In basically every aspect, this is exactly what someone who listened to Stabbing Westward would expect this album to be. Musically it's like if a cover band (or The Dreaming) came in and reworked various songs from Stabbing Westward's previous records. Tracks like "Crawl," "Push," and "The End" sound like B-sides from the self-titled record, while other tracks like "Dead & Gone" and "I Am Nothing" don't feel like they'd be too out of place from Darkest Days.  Even "Wasteland" seems like a current day recording of something that existed since Wither Blister Burn & Peel. So, no, this record does nothing really to add to the music scene it is a part of or advance Stabbing Westward into a new position, which would make me say that this album is therefore bad. After all, what is the point of music if it doesn't somehow advance the band or music in general?

And if you assumed this point, you would be incredibly wrong.

In many respects this record is a product of a bygone era; a period that lasted from the late 90s to the mid 00s and does not continue to today. With this fact in place, it could be argued that doing anything that even approximates a record from that time is in itself pushing music forward, just by trying to remind us of what a specific moment in time was like. It's like reading through something you wrote when you were younger and probably filled with a more youthful optimism and, for a brief, shining moment, vaguely remembering what that was like, but then realizing that moment is gone and will never truly be able to be recaptured and even if you tried it will never be the same. And the band must be aware of this - hell, they literally called the album "Chasing Ghosts." 
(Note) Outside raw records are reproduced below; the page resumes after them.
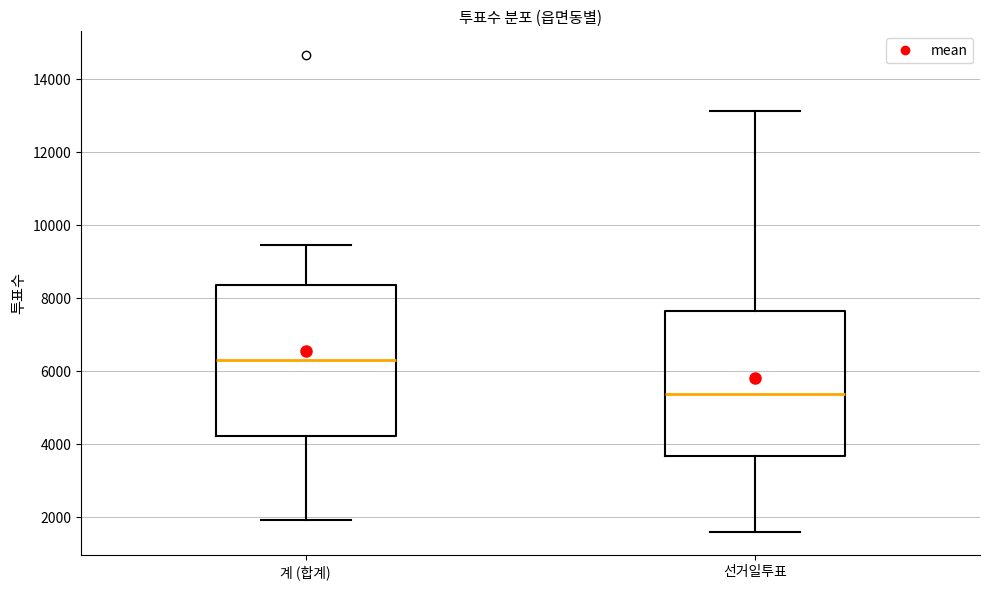

Reading left to right, read every box against the y-axis: the position of its median line, the range the box covers, and the ends of its whiskers. The values are not printed on the chart, so give them approximately, as read against the axis.

계 (합계): median 6400, box 4200 to 8400, whiskers 2000 to 9400
선거일투표: median 5400, box 3600 to 7600, whiskers 1600 to 13200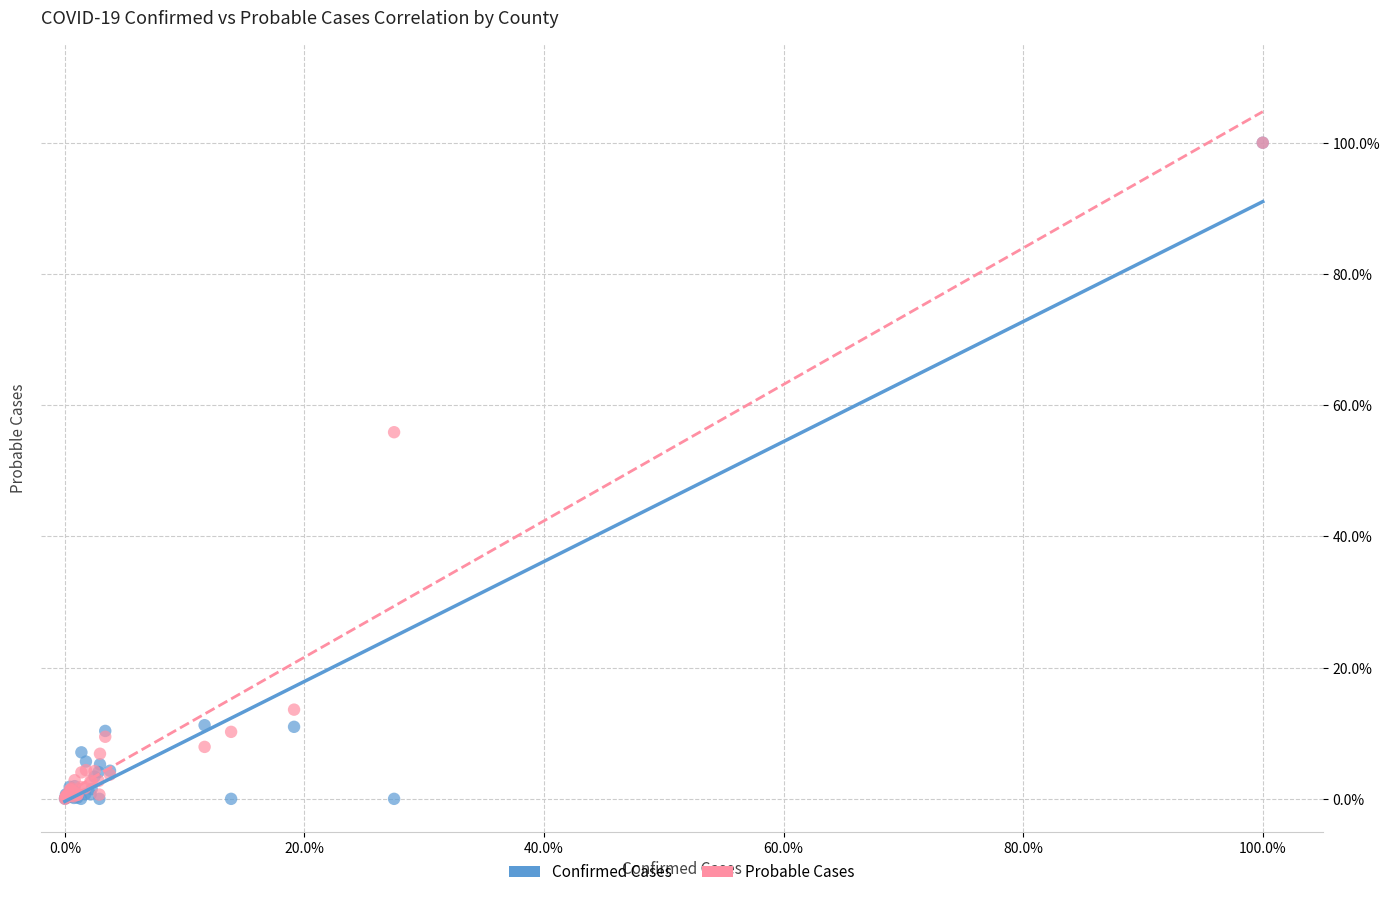

What are all the series names shown in the legend?

Confirmed Cases, Probable Cases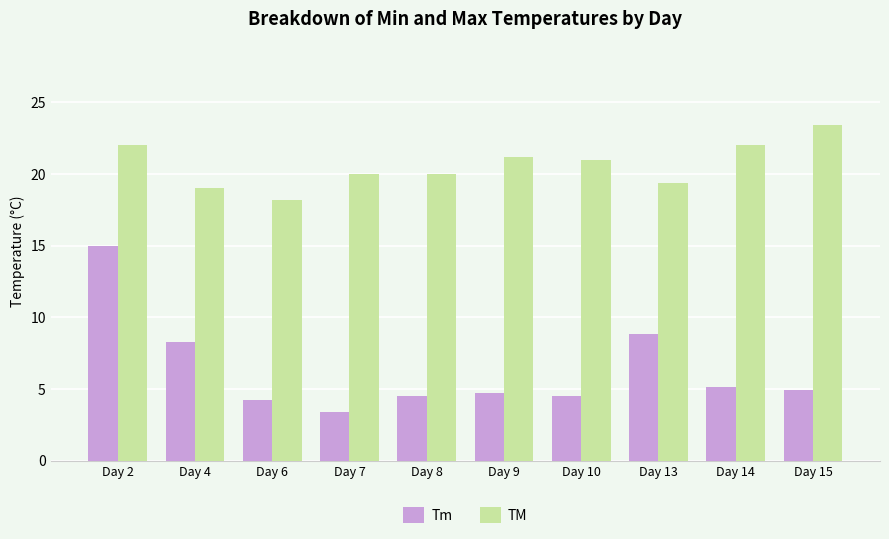

Which series changed the most between Day 6 and Day 14?

TM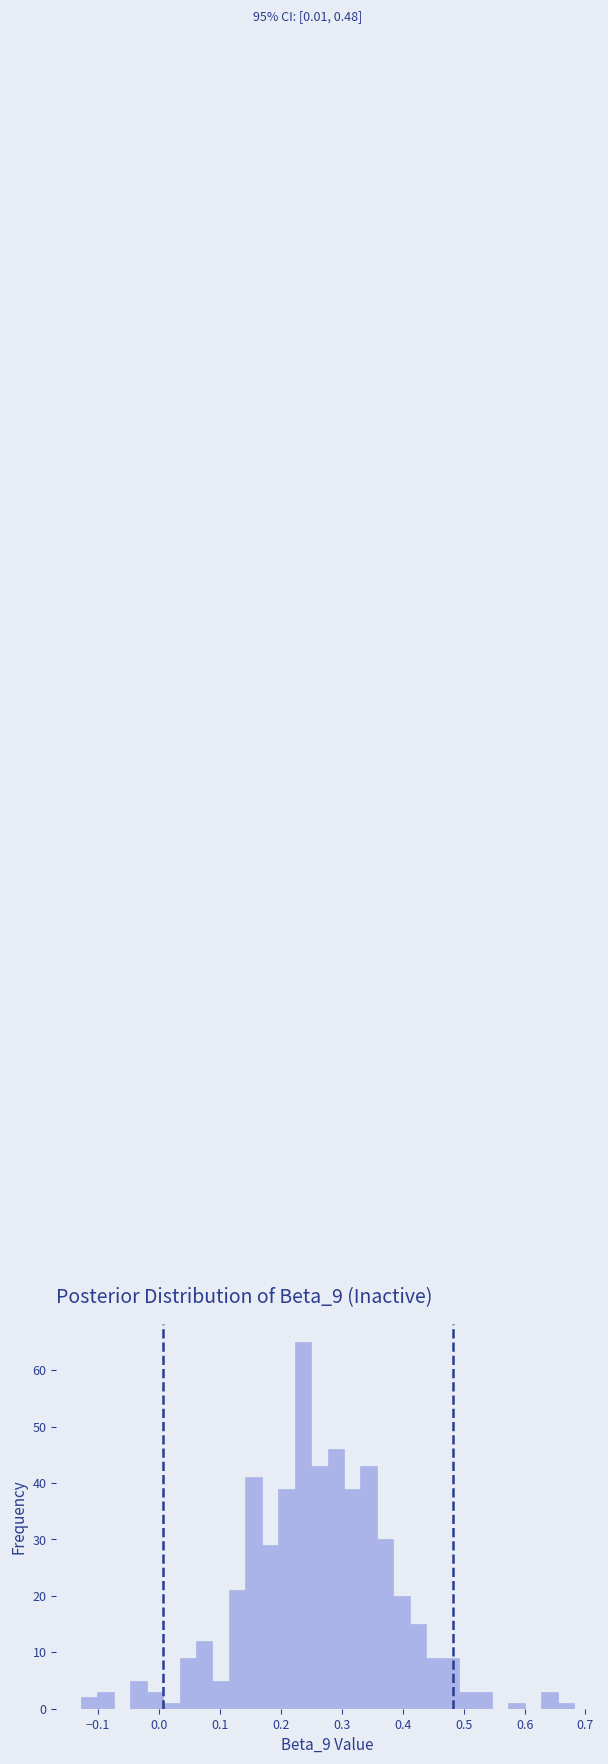

Read against the x-axis, roughly where is the centre of the tallest bar?

0.24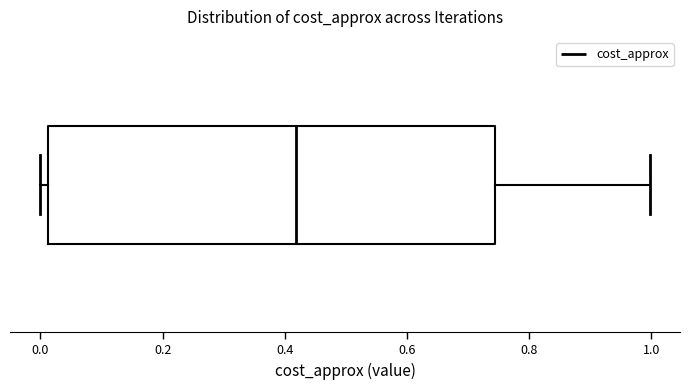

Transcribe this box plot: give where the median line is, the range the box spans, and where the two whiskers end, as read against the x-axis. The values are not printed on the chart, so give them approximately, as read against the axis.

median 0.42, box 0.02 to 0.74, whiskers 0.00 to 1.00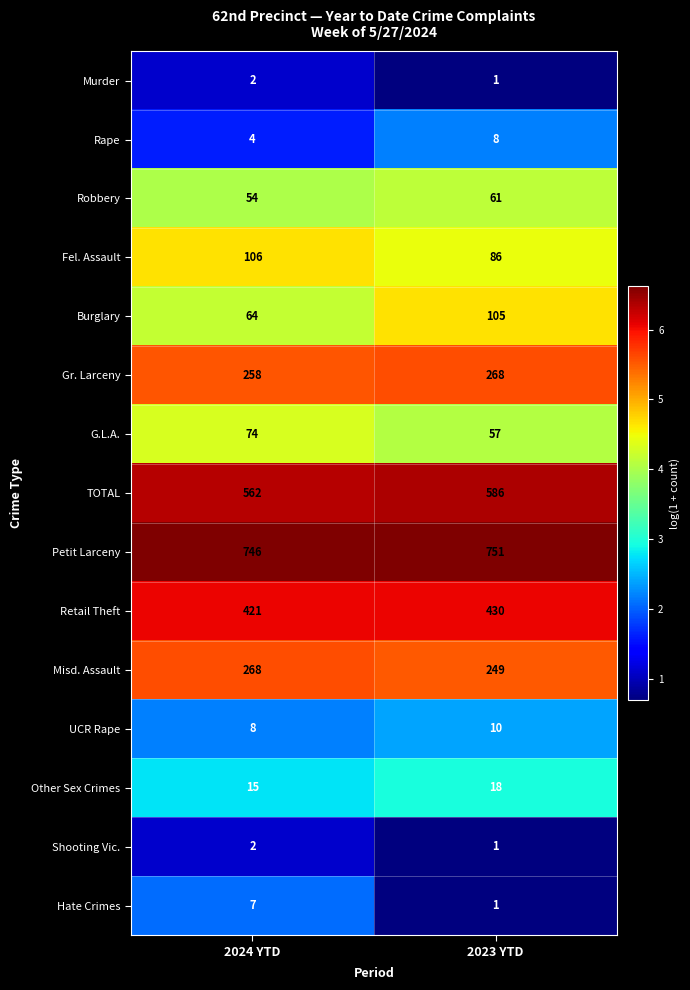

At which category does the chart reach its minimum across all series?

2023 YTD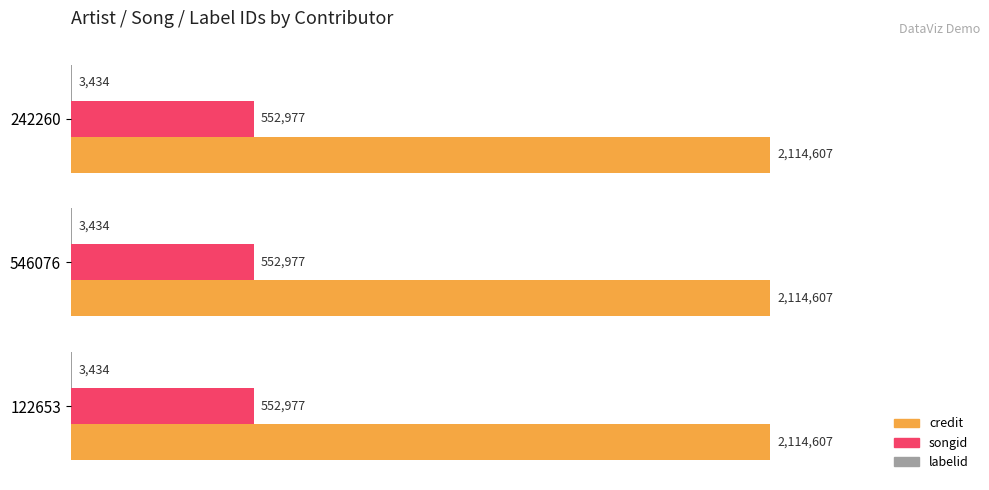

What is the average value of the labelid series?

3434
But context is important, and the fact that this album is them reasserting themselves after a twenty-one year album hiatus I would argue is probably the best move. In addition to having to re-solidify themselves with the audience they had, they have to introduce themselves to a new audience. The easiest way to do that is basically to take what you believe to be the best parts of what you've done in your past and increment them just that liiiiitle bit to modernize them.

Overall, the record is pretty okay with a couple of more mundane tracks. If you have never heard this band before, this isn't the worst record you could start off with as an introduction, mainly because the rest of the discography is more raw versions of this. If, instead, you are like me and you too have been waiting for new Stabbing Westward, this album may actually catch some of those ghosts mentioned in the album title.
Now if you'll excuse me, I need to get my best black clothes ready for the new goth revival which is DEFINITELY GOING TO HAPPEN!